The most basic of all decisions is who shall decide. This is easily lost sight of in discussions that proceed directly to the merits of particular issues, as if they could be judged from a unitary, or God’s eye, viewpoint. A more human perspective must recognize the respective advantages and disadvantages of different decision-making processes, including their widely varying costs of knowledge, which is a central consideration often overlooked in analyses which proceed as if knowledge were either complete, costless, or of a “given” quantity. Decision-making processes differ not only in the quantity, quality, and cost of knowledge brought to bear initially, but also and perhaps still more so, in the feedback of knowledge and its effectiveness in modifying the initial decision. This feedback is not only additional knowledge, but knowledge of a different kind. It is direct knowledge of particulars of time and place, as distinguished from the secondhand generalities known as “expertise.” The high personal cost of acquiring expertise, and the opportunities it presents for displaying individual talent or genius, make it a more dramatic form of knowledge, but not necessarily a more important form of knowledge from a decision-making point of view. Certainly expertise is not sufficient in itself without the additional direct knowledge of results obtainable closer at hand, and at lower cost, by great numbers of individuals who acquire no personal distinction from possession of that kind of knowledge.
“Society” is not the only figure of speech that confuses the actual decision-making units and conceals the determining incentives and constraints. “The market” is another such misleading figure of speech. Both the friends and foes of economic decision-making processes refer to “the market” as if it were an institution parallel with, and alternative to, the government as an institution.

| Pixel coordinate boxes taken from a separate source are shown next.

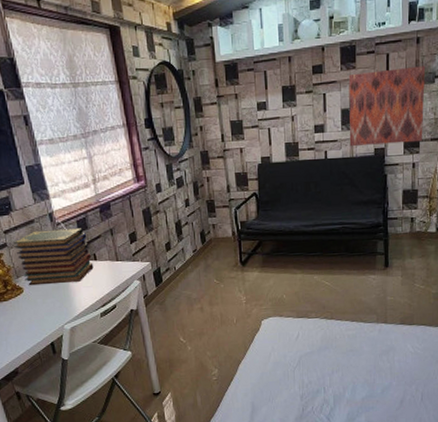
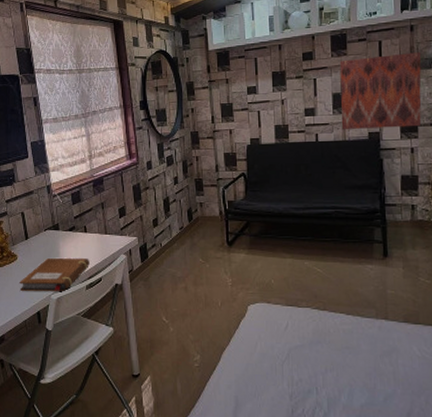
book stack: present [13,228,94,286] -> none [13,201,83,254]
notebook: none [28,286,102,323] -> present [19,259,90,291]

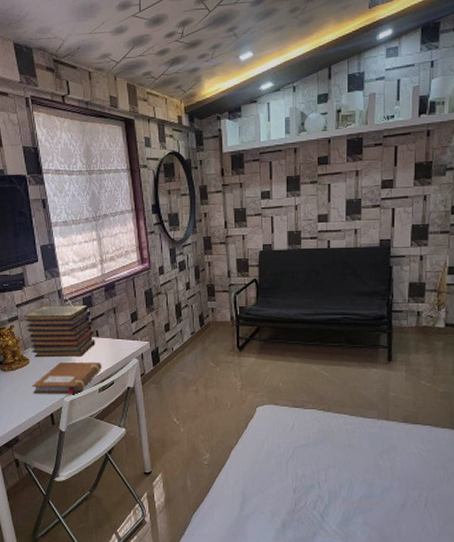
book stack: none [13,201,83,254] -> present [24,305,95,358]
wall art: present [339,52,422,129] -> none [353,158,436,236]

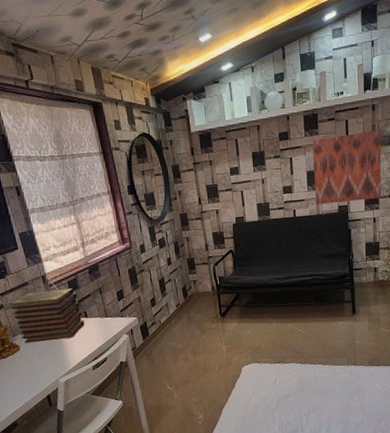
notebook: present [32,362,102,394] -> none [25,342,94,378]
wall art: none [353,158,436,236] -> present [312,130,382,204]

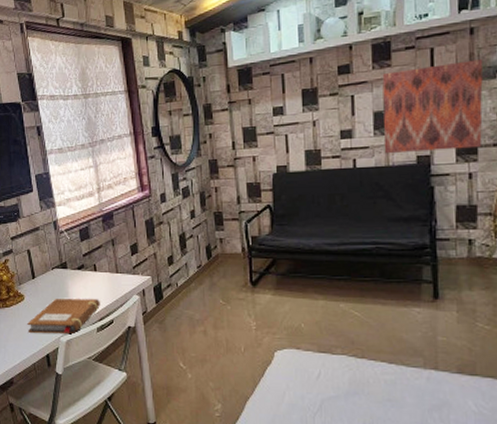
book stack: present [9,288,85,344] -> none [19,237,93,294]
notebook: none [25,342,94,378] -> present [27,299,100,333]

The government is indeed an institution, but “the market” is nothing more than an option for each individual to chose among numerous existing institutions, or to fashion new arrangements suited to his own situation and taste.

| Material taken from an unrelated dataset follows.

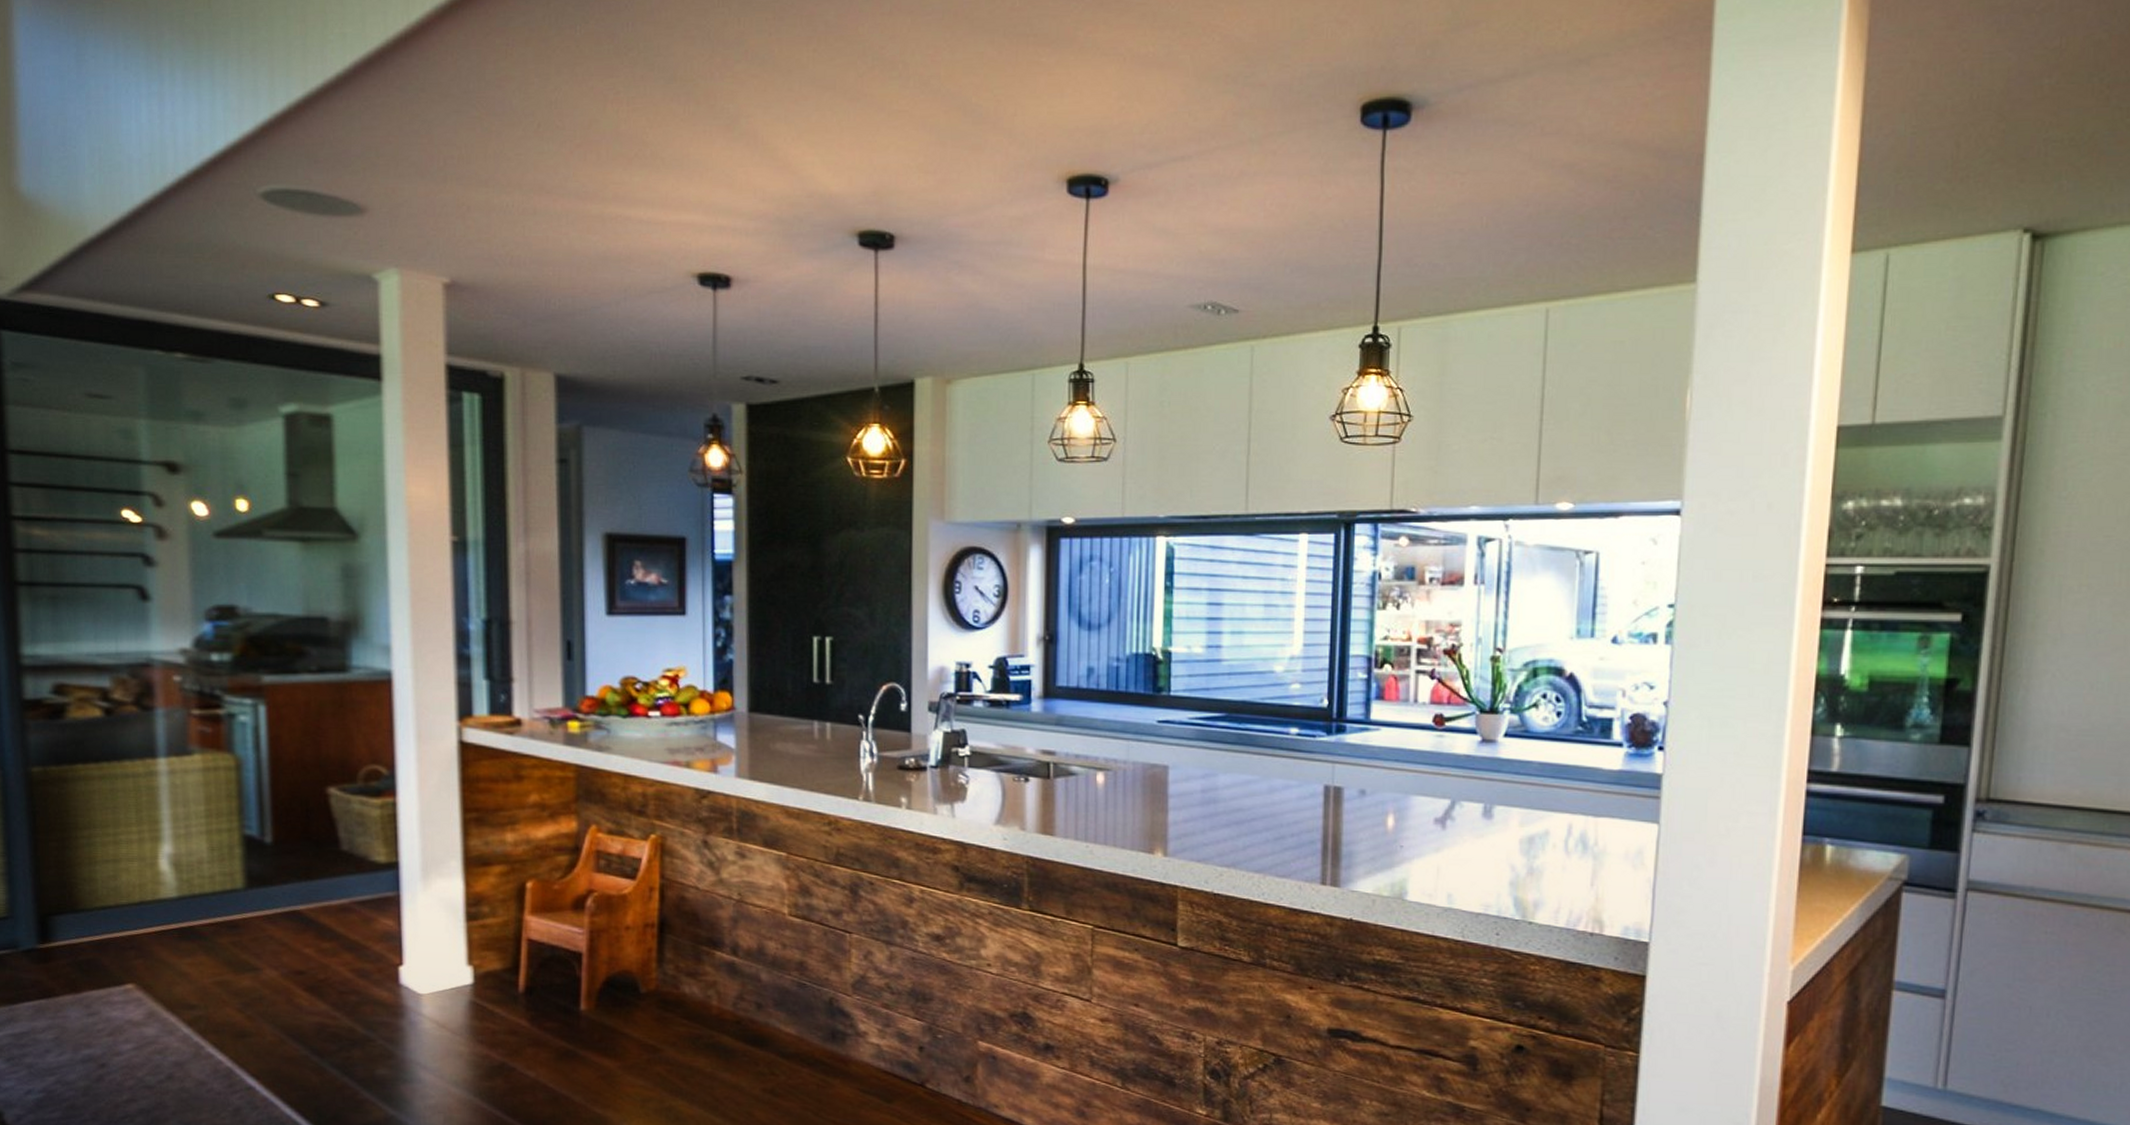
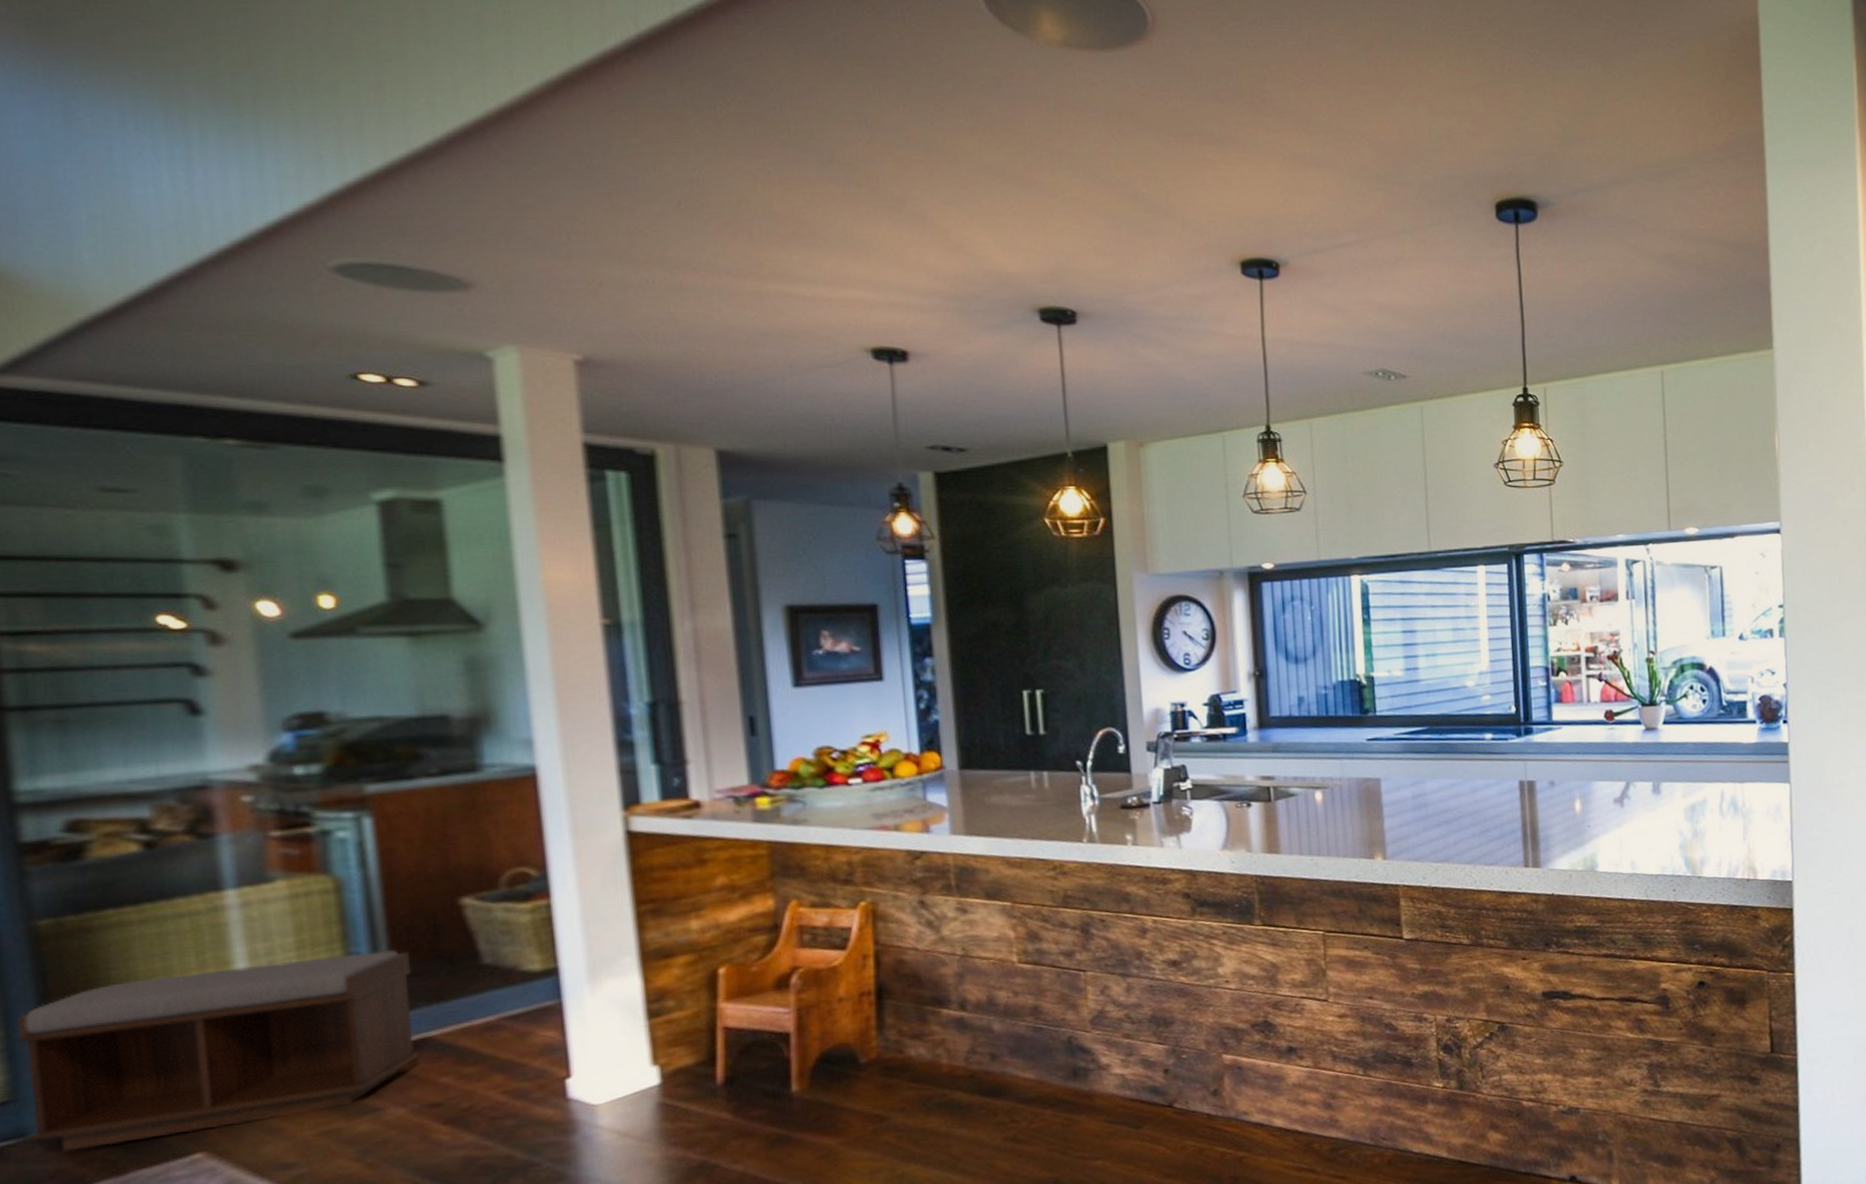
bench: none [15,826,289,967] -> present [16,950,419,1152]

The government establishes an army or a post office as the answer to a given problem. “The market” is simply the freedom to choose among many existing or still-to-be-created possibilities. The need for housing can be met through “the market” in a thousand different ways chosen by each person — anything from living in a commune to buying a house, renting rooms, moving in with relatives, living in quarters provided by an employer, etc., etc. The need for food can be met by buying groceries, eating at a restaurant, growing a garden, or letting someone else provide meals in exchange for work, property, or sex. “The market” is no particular set of institutions. Its advantages and disadvantages are due precisely to this fact. Any comparison of market processes and governmental processes for making a particular set of decisions is a comparison between given institutions, prescribed in advance, and an option to select or create institutions ad hoc. There are of course particular institutions existing in the market as of a given time. But there can be no definitive comparison of market institutions — such as the corporation — and a governmental institution, such as a federal bureaucracy. The corporation may be the predominant institutional way of doing certain things during a particular era, but it will never be the only market mechanism even during that given era, and certainly not for all eras. Partnerships, cooperatives, episodic individual transactions, and long-run contractual agreements all exist as alternatives. The advantages of market institutions over government institutions are not so much in their particular characteristics as institutions but in the fact that people can usually make a better choice out of numerous options than by following a single prescribed process.